The ending does make a little more sense. Because of the closing net, Takasaki and his assistant Kyouko (Usami) have to leave for pastures new, but the Doctor decides to go back to the lab one last time. Which is when the fiery death of both him and his creation occur. Director Nagamine apparently has a rep for odd-ball DTV films like this. A little later, he’d direct a number of live-action movies based on legendary sleazy comic-book Kekko Kamen, created by Go Nagai. But quite what he was trying to do here, along with any notion of the potential audience, remains as obscure as it was when I first saw it.

2003 update: I’ve been unable to find any information regarding this film, and suspect the title under which I received it was entirely unofficial – all suggestions and data are thus very welcome..

[14] If the preceding film [Two Girl Warriors in Hara-Kiri] seemed strange – and if it didn’t, I recommend therapy – then at least it was clear what was going on. But in ‘Pretty Body’, the puzzle is less what is taking place than why. The whole creature resembles a cross between Flesh for Frankenstein and The Rocky Horror Picture Show; if you can imagine trying to watch the latter in a language you don’t comprehend, you’ll have an idea of the mood instilled by Pretty Body.

A girl moves into a flat in a seaside block occupied by some indubitable odd-balls, most notably the couple who engage in icky sex reminiscent of Society and the mad ear doctor on the floor below who is assembling a “monster”, although that’s the wrong term as it looks more like something out of the Chippendales. The girl accidentally meets the creation, and becomes fascinated by it, to the extent of crawling through the air-conditioning to meet it. When she finally does, they sing a duet. They are interrupted by the doctor, who is then set on fire, and the creature’s brain swells up and explodes. The film ends with the heroine throwing an eyeball into the ocean.

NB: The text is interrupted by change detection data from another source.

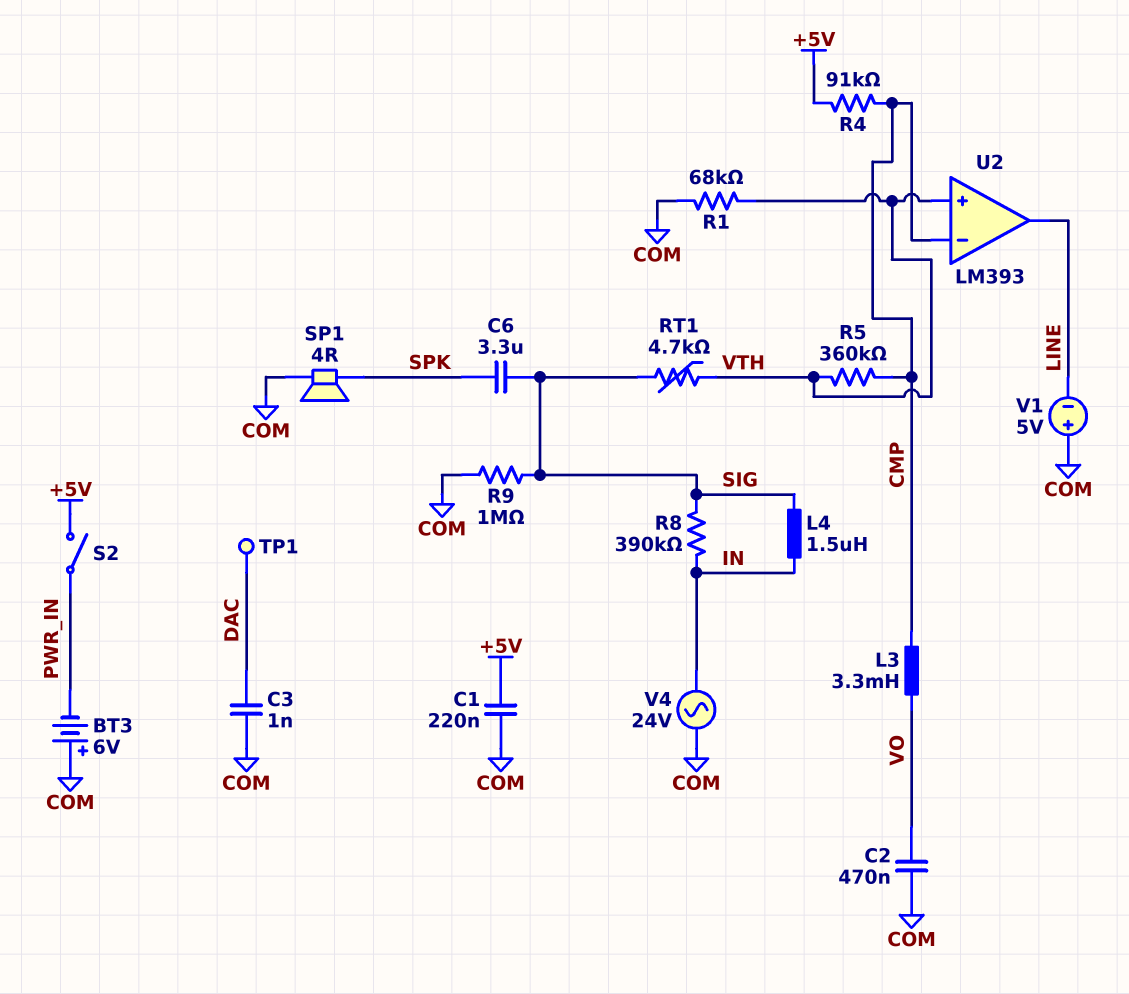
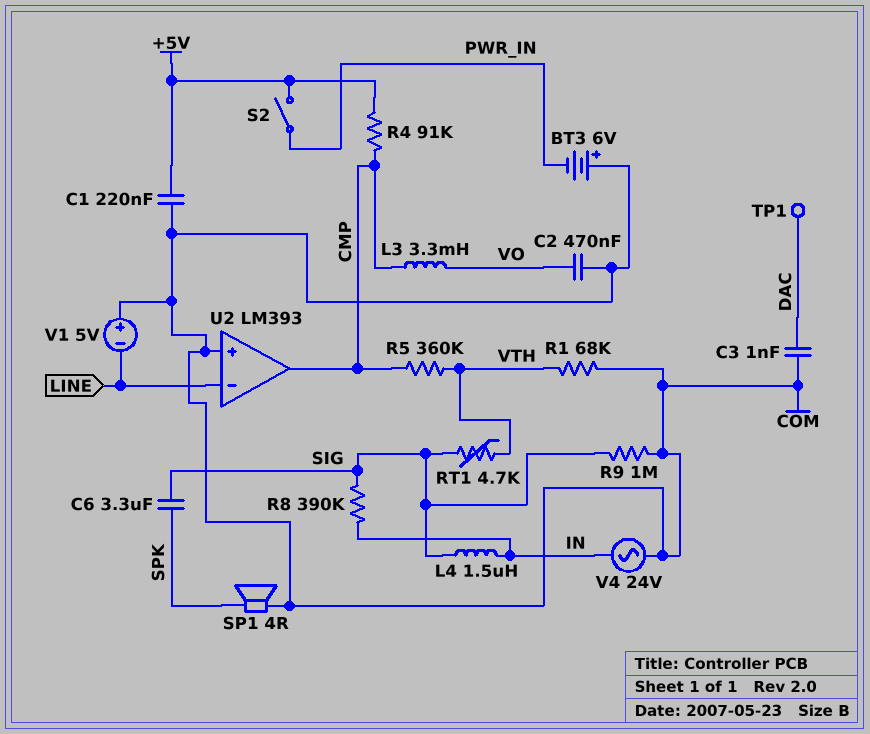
U2 pin in+: VTH -> COM
U2 pin in-: CMP -> LINE
U2 pin out: LINE -> CMP

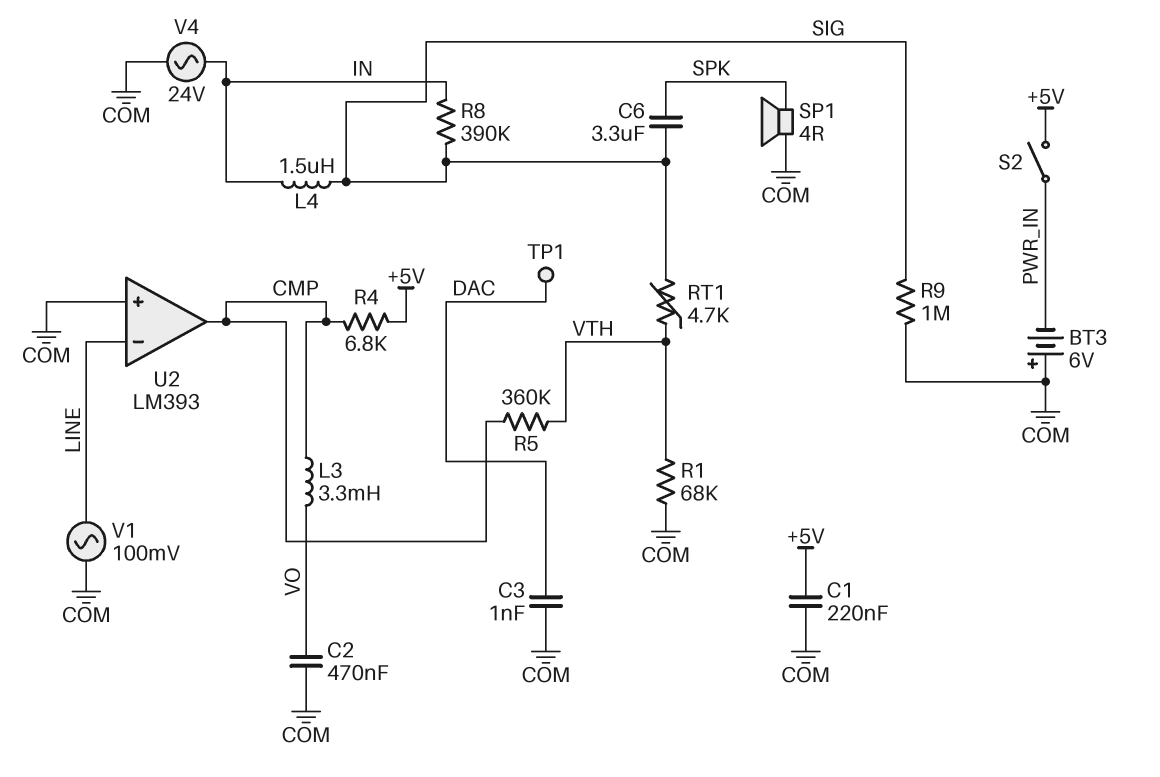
R4: 91k (+5V, CMP) -> 6.8k (+5V, CMP)
V1: 5V (plus COM, minus LINE) -> AC 100mV (COM, LINE)

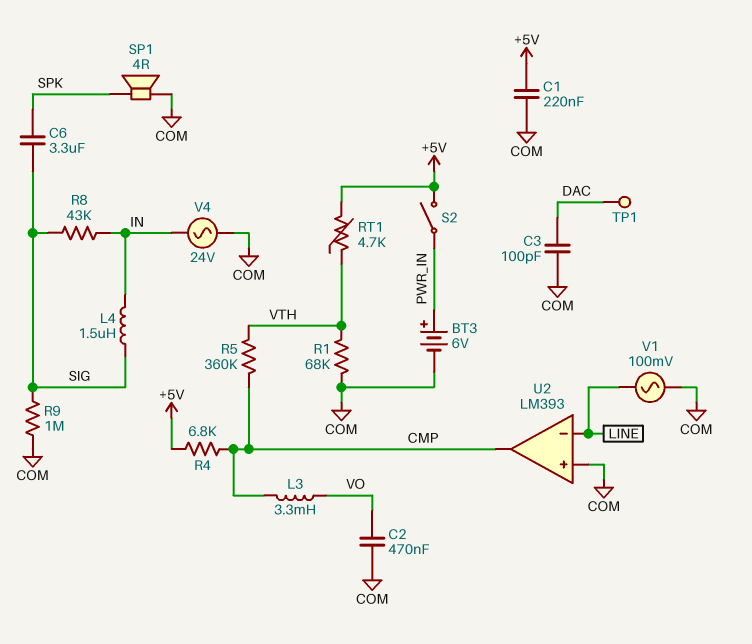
BT3: 6V (plus COM, minus PWR_IN) -> 6V (plus PWR_IN, minus COM)
C3: 1nF (COM, DAC) -> 100pF (COM, DAC)
R8: 390k (IN, SIG) -> 43k (IN, SIG)
RT1: 4.7k (SIG, VTH) -> 4.7k (+5V, VTH)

Ever feel like you were missing something somewhere? Also involved (somehow!) are a schoolgirl who gets her intestines punched out, a point-of-view shot from inside an ear and a monster-as-ventriloquist variety-show sequence. It’s all crammed into 54 minutes, which makes me wonder about it’s origins – too icky for TV, too short for a movie (and not letterboxed either), it’s just an all-round curious animal!